Behind the communal bath and to the left is the showcase bath of Aoni Inn. Here the spacious changing rooms are stylish and modern. There is an indoor bath, and the sliding doors lead to an outdoor paradise. Here the rock-lined hot springs bath – with men’s and women’s baths separated by a wall – offer a breathtaking view of the 30-meter-tall Ryugataki – or Dragon Waterfall.
During the Meiji Era, women donned head to toe in white gowns made the long journey down the Aoni River to the Dragon Waterfall to worship in secret. Women were banned from climbing the nearby Mount Iwaki, and the secluded location made Dragon Waterfall – which looks like a long, thin dragon snaking up the cliff face – the ideal place to bathe and pray for good fortune.
The languid bath, and the stargazing on the Aoni River bridge, was the perfect way to end the night. Just don’t get lost in the dark on your way back to the hotel, or wander into one of the four cottages Aoni Onsen rents out to large groups.

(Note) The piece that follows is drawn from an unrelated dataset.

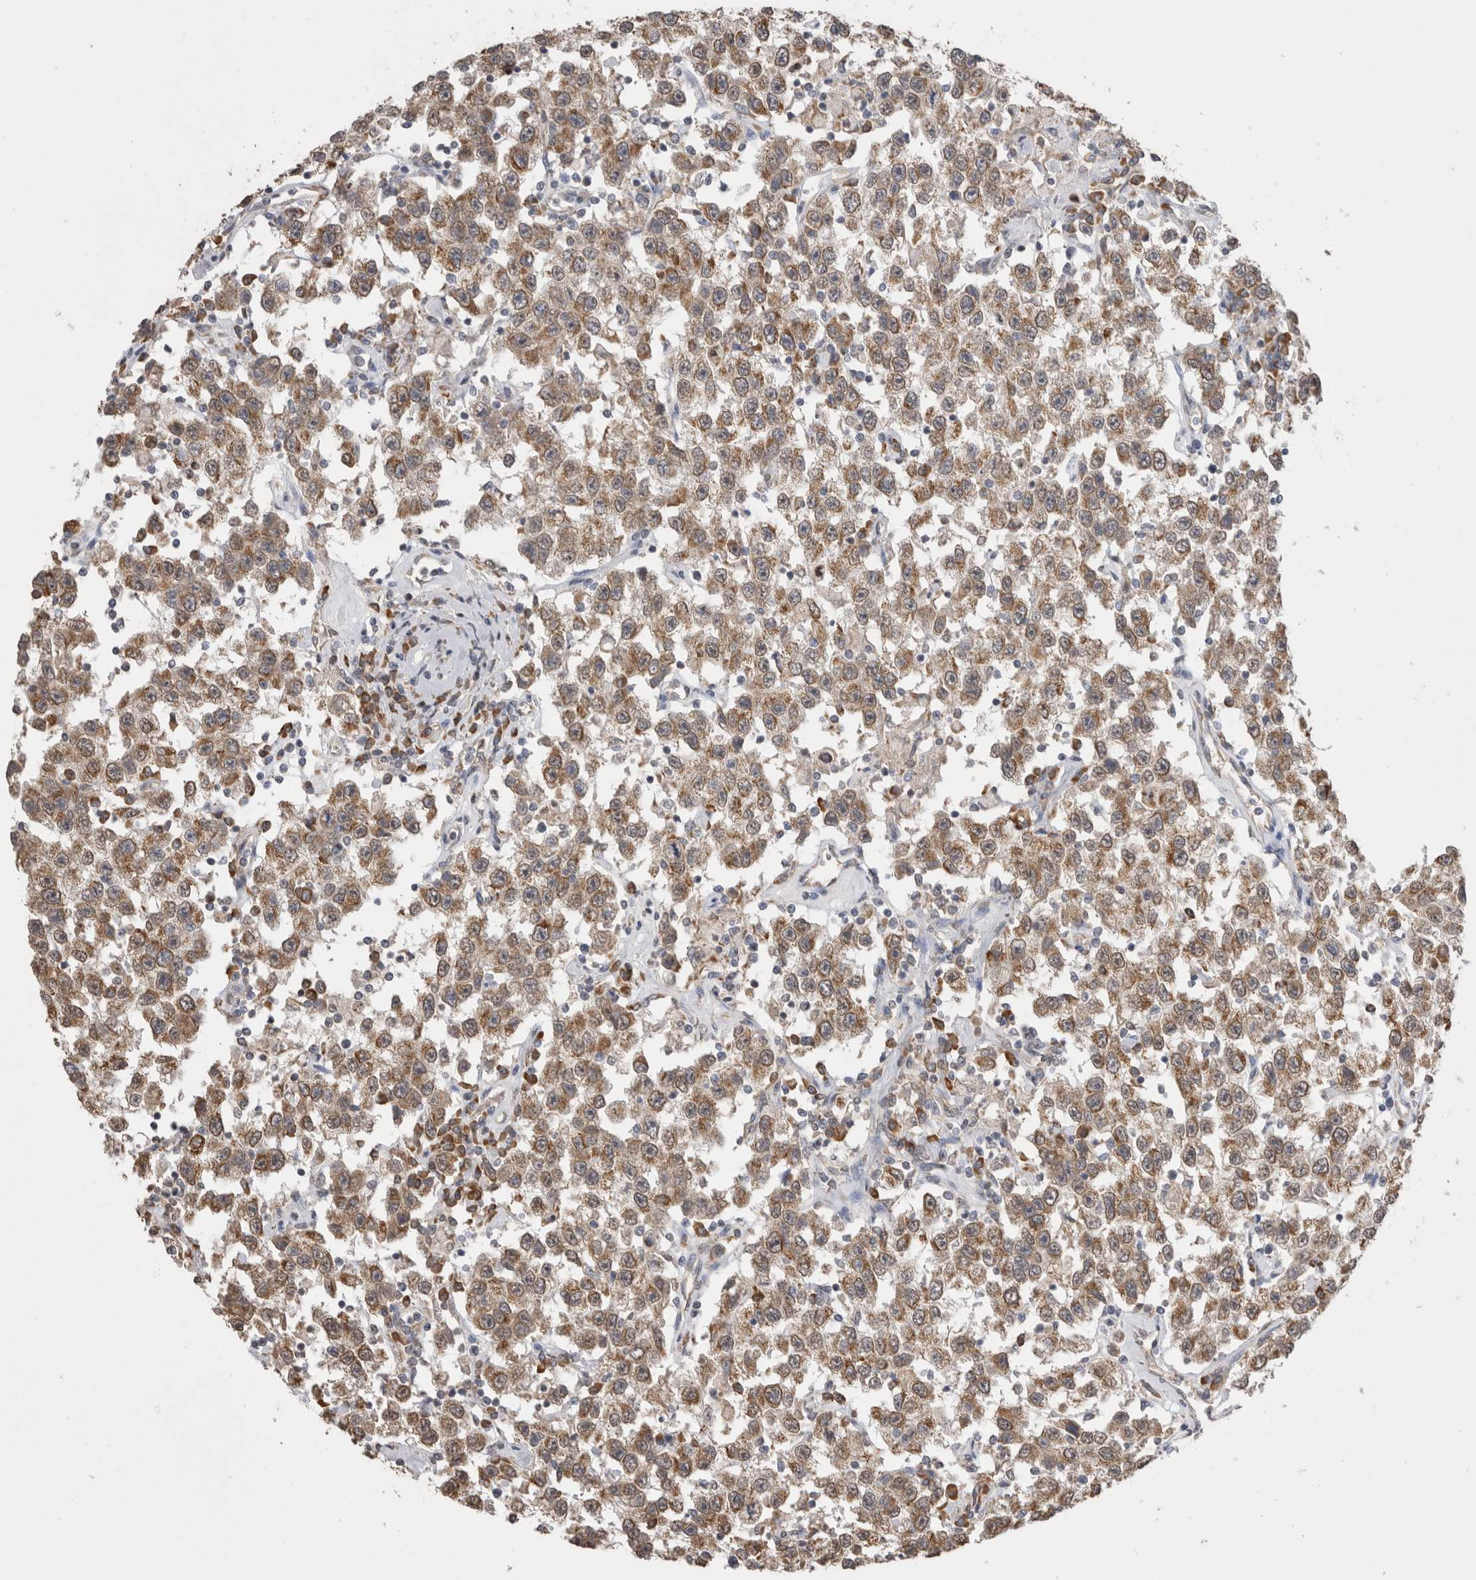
{"staining": {"intensity": "moderate", "quantity": ">75%", "location": "cytoplasmic/membranous"}, "tissue": "testis cancer", "cell_type": "Tumor cells", "image_type": "cancer", "snomed": [{"axis": "morphology", "description": "Seminoma, NOS"}, {"axis": "topography", "description": "Testis"}], "caption": "Testis cancer stained with a brown dye reveals moderate cytoplasmic/membranous positive expression in approximately >75% of tumor cells.", "gene": "NOMO1", "patient": {"sex": "male", "age": 41}}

The inn does have enough power supply to meet the government’s requirements for emergency lighting and to provide heat during the winter to keep water pipes from freezing. The shared bathrooms have modern toilets with heated seats, and there are vending machines outside. Still, there is no WiFi or cell phone service.
Driving away from the onsen the next morning, my heart dropped when my smartphone gained internet access, and the email notifications started piling up, and the ride once again started going round and round.